During the scraping process, we'll monitor the overall progress and measure how fast we're scraping to avoid overloading the Kickstarter server. Afterwards, we'll report the total run time, average scraping speed and the total number of scraped project pages. We'll also keep track of the position of the last scraped project page, in case the scraper halts for any reason, to note where we left off.

In [5]:
# Initalize an empty DataFrame to store scraped HTML
scraped_collection = pd.DataFrame(columns=['scraped_HTML'])

# Record the start time
start_time = time.time()

# Initialize the number of requests
request_count = 0

# Select which projects to scrape via its index. This is used for starting
# at a position other than the beginning in case the scraper stopped 
# unexpectedly.
starting_point = 0
ending_point = 24000

for index, row in df_sample[starting_point:ending_point].iterrows():
    # Perform a request and timeout after 20 seconds since some pages may take
    # longer to scrape
    scraped_html = requests.get(row['hyperlink'], timeout=20)
    
    # Pause the loop for a random amount of time
    time.sleep(random.uniform(2, 4))
    
    # Monitor the requests by clearing the output and displaying current 
    # progress
    elapsed_time = time.time() - start_time
    clear_output(wait = True)
    print(
        'Request: {}; Row ID: {}; Frequency: {} requests/sec'.format(
            request_count + starting_point,
            index,
            (request_count + 1) / elapsed_time
        )
    )
    request_count += 1
    
    # Record scraped HTML
    scraped_collection.loc[index, 'scraped_HTML'] = scraped_html
    
# Display the overall time, average scraping speed and total number of scraped
# project pages
run_time = time.time() - start_time
print()
print('Run time:', run_time)
print('Average rate:', len(scraped_collection) / run_time)
print('# of projects scraped:', len(scraped_collection))

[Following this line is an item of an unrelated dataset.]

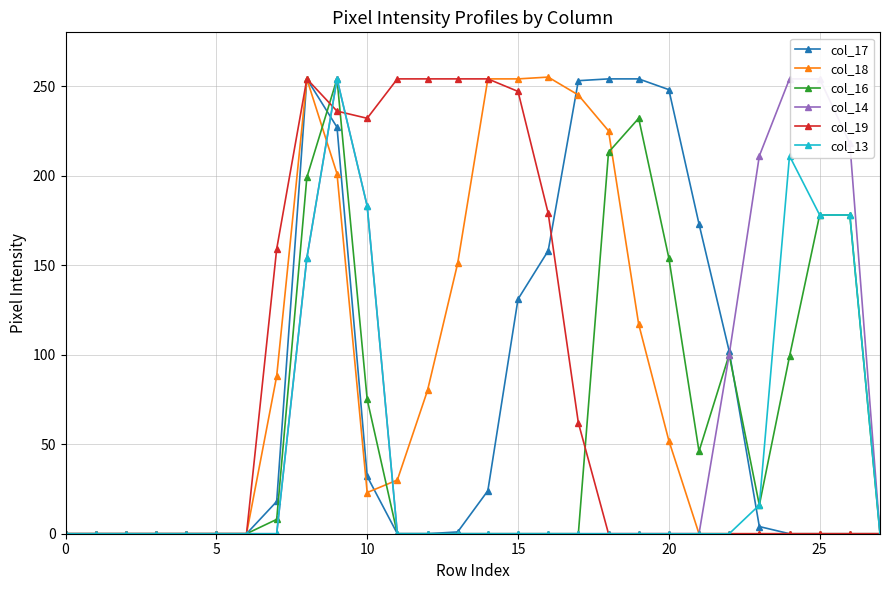

The value of col_13 at 19 is 0. True or false?

True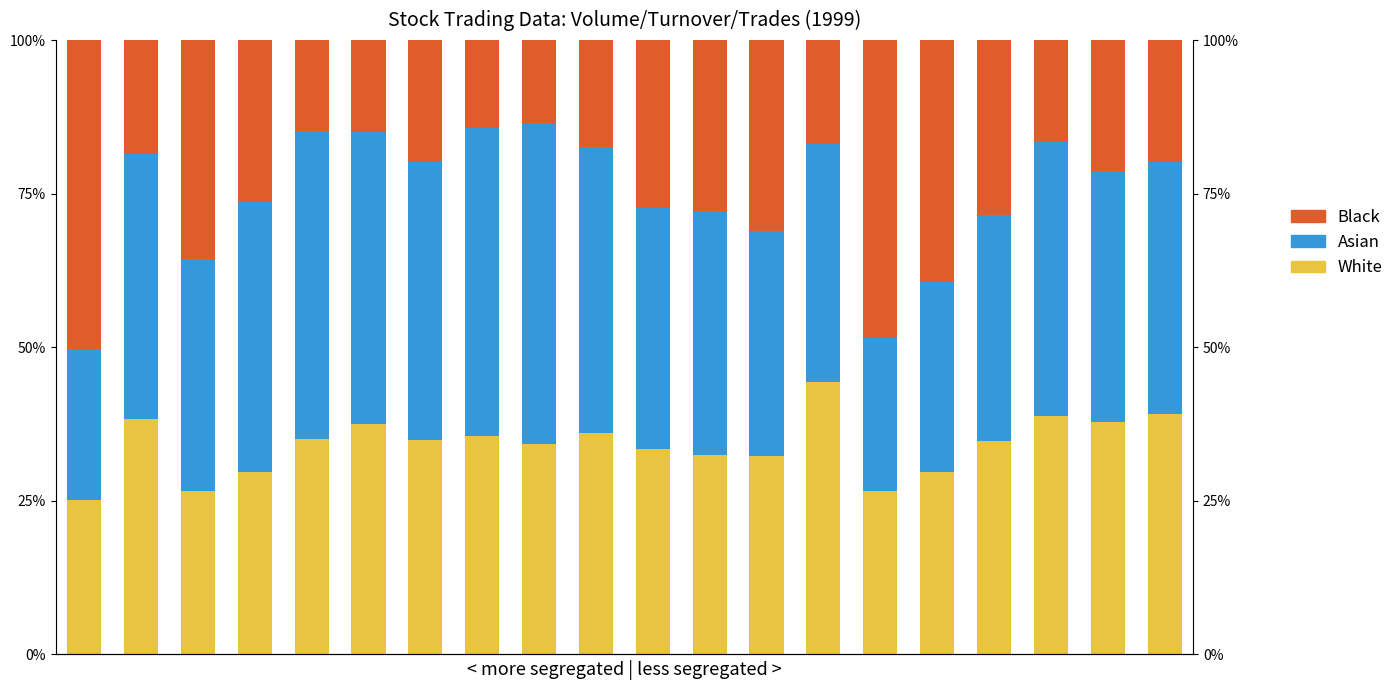

What position from the right is 10?

10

Request: 1; Row ID: 190378; Frequency: 0.31547747899263323 requests/sec

Run time: 6.344876289367676
Average rate: 0.3152149717010981
# of projects scraped: 2


Let's save the collection of scraped HTML and label the filename with the indices of the projects scraped to keep track off how far into the random sample we've scraped. This way, it's easy restart the scraper where we left off.

In [6]:
# Serialize the data table containing the scraped HTML for each project
joblib.dump(
    scraped_collection, 'scraped_collection_{}-{}.pkl'.format(
        starting_point,
        ending_point - 1
    )
)

['scraped_collection_0-1.pkl']